They said a wiser course -- the one the Treasury now seems to have come around to -- was for government to rebuild the badly depleted cash levels on bank balance sheets. That would cushion institutions against future losses, giving them the wherewithal to lend again. Other hitches in the original plan include coming up with a price for mortgage securities that is above the "fire sale" level they would draw on the open market, but not so high that taxpayers end up getting taken for a ride.
Harvard University economist Gregory Mankiw, former chairman of the Council Economic Advisors under President George W. Bush, suggested that the government could set up a recapitalization plan that works like a matching grant. If a financial institution attracted new capital from private investors, it would be able to access an equal amount of government capital.

"The private sector rather than the government would weed out the zombie firms," he wrote on his blog.
Barry Eichengreen, an economic historian at the University of California, Berkeley, sent an email to, the Internet portal of the Centre for Economic Policy Research, a European economic-research network, asking economists to submit brief essays on ways government leaders could tackle the financial crisis.

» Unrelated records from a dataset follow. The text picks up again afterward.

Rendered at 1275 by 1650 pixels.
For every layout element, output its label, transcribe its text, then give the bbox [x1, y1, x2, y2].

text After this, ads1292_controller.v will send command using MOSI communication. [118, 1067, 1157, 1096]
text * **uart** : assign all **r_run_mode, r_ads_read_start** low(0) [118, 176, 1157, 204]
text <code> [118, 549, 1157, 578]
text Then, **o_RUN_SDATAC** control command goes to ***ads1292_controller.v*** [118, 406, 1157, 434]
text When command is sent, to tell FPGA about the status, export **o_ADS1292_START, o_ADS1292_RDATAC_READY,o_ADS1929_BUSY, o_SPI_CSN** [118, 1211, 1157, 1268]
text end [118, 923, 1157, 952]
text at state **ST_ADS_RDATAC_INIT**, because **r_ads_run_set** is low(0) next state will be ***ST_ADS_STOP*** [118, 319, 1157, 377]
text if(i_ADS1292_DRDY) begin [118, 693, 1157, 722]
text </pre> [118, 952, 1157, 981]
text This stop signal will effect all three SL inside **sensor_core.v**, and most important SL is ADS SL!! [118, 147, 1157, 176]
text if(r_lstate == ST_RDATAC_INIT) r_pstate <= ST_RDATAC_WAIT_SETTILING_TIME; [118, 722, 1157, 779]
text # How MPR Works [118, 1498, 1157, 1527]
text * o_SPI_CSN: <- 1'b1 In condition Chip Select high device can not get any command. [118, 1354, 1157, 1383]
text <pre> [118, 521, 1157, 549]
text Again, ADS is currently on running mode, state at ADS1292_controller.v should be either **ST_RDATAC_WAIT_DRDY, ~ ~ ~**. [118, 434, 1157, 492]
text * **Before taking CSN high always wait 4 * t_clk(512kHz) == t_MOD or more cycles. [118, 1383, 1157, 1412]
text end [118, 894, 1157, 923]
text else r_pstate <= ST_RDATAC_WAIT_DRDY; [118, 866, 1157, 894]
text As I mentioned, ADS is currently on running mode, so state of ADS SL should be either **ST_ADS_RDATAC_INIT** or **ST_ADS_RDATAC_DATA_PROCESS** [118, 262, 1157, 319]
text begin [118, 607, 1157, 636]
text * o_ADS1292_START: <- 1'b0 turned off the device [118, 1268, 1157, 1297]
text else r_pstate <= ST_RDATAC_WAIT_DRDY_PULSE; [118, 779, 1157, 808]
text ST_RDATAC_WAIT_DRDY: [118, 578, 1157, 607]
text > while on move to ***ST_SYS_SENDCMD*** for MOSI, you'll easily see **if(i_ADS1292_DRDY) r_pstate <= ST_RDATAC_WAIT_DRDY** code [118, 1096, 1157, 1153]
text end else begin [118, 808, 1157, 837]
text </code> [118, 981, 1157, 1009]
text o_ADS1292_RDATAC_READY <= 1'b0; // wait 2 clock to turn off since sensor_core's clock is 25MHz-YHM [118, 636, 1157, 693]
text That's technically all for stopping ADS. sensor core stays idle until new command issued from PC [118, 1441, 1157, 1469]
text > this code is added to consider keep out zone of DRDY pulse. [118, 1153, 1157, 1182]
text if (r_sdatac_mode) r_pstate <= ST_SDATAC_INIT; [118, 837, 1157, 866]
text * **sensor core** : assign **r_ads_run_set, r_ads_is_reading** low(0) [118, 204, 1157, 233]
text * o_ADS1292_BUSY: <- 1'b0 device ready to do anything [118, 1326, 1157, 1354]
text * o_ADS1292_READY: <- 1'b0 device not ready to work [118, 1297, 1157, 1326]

By the next day, VoxEu had produced a booklet of 14 essays by 18 economists. As of Friday, when the Group of Seven finance ministers and central bankers met in Washington, the booklet [Rescuing our jobs and savings: What G7/8 leaders can do to solve the global credit crisis] had been downloaded more than 10,000 times.


Anonymous Roman said...

As always the government is a day late and a buck short. There are many things that they should have done and did not do. While there are more that they have done and should not have. Mainly the glass-steagall act which would have saved us if some of the boundaries were kept.

4:57 AM  
Blogger John B. Chilton said...

I disagree, Roman. Deregulation gets blamed, and the only "deregulation" of banking in the recent past was the Glass-Steagall act. The problem with this line of argument is that the Glass-Stegall allowed investment banks to become integrated banks, and they chose not to. And they were the ones who failed, triggering the crisis.

I don't have the answer, but that's not it.

6:14 AM  
Anonymous Roman said...

I agree and your point is very valid. but That act would have forced them to lower the amount of speculation that there hedge funds did. But they are responsible completely for there own fates.